The lessons of history are warning enough. The lessons of heresy are even more pressing. Brothers and sisters in Christ, we dare not miss the lessons of history and heresy. God will judge us. This we know.
(Written by Albert Mohler, and posted on his blog site).
To the Christians of the United States:
As I write, I am looking at the modern city of Berlin on a beautiful Sunday. The parks and streets are filled with people, the churches far less so. Berlin is now a hyper-modern metropolis, with relatively few older buildings in the central city. Modernity is celebrated here, and Berlin is now the capital of a united and democratic Germany.
As its citizens will proudly tell you, Berlin’s federal buildings advertise modernity and openness. Even the old Reichstag building, now home to the Bundestag, Germany’s elected parliament, features a giant glass dome, glistening in its modern lines. The message is clear — this is a new Germany.
The destruction of World War II explains the relative lack of older buildings in Berlin. Much of the city was flattened by Allied bombing raids once Nazi Germany made clear that no surrender would come until the city was taken. The relatively few buildings in central Berlin that survived the Allied bombs had to face Soviet tanks. The evidence can still be seen.

Data extract
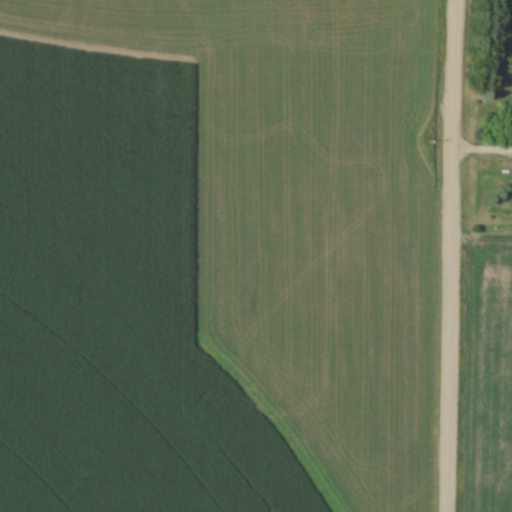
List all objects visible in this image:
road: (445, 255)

==

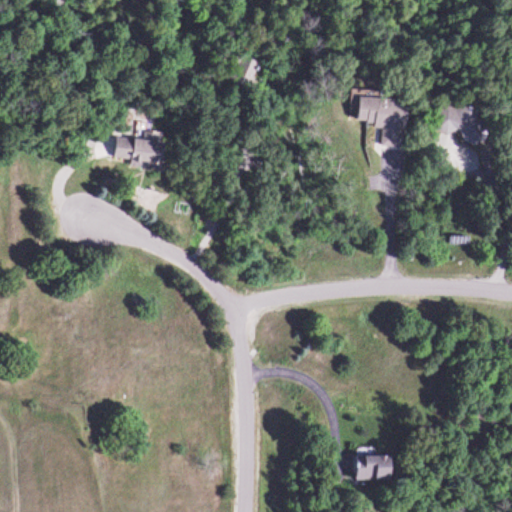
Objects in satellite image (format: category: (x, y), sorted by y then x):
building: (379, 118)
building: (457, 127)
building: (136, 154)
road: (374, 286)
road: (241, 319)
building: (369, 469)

==

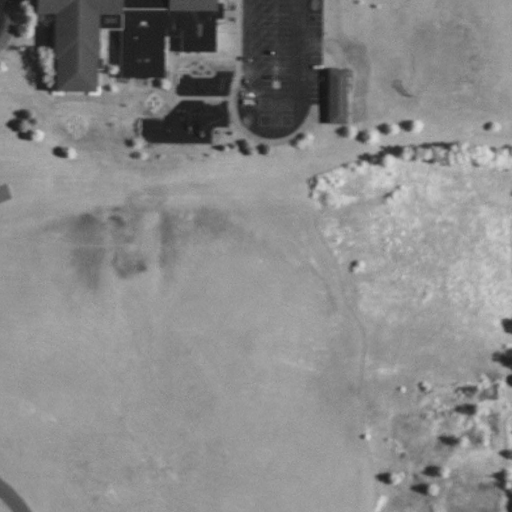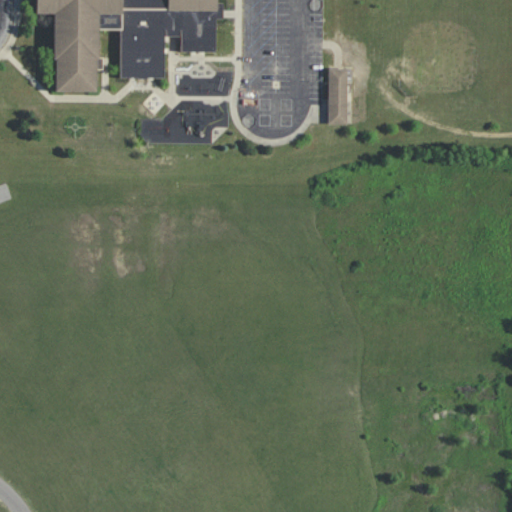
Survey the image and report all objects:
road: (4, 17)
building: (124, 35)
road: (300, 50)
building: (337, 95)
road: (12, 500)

Problem details
Using the letter about Berlin, explain why central Berlin has relatively few older buildings. Answer in one to three sentences.

Problem solution
The destruction of World War II left central Berlin with relatively few older buildings. Allied bombing raids flattened much of the city after Nazi Germany made clear it would not surrender until Berlin was taken. The few buildings that survived the bombs then had to face Soviet tanks.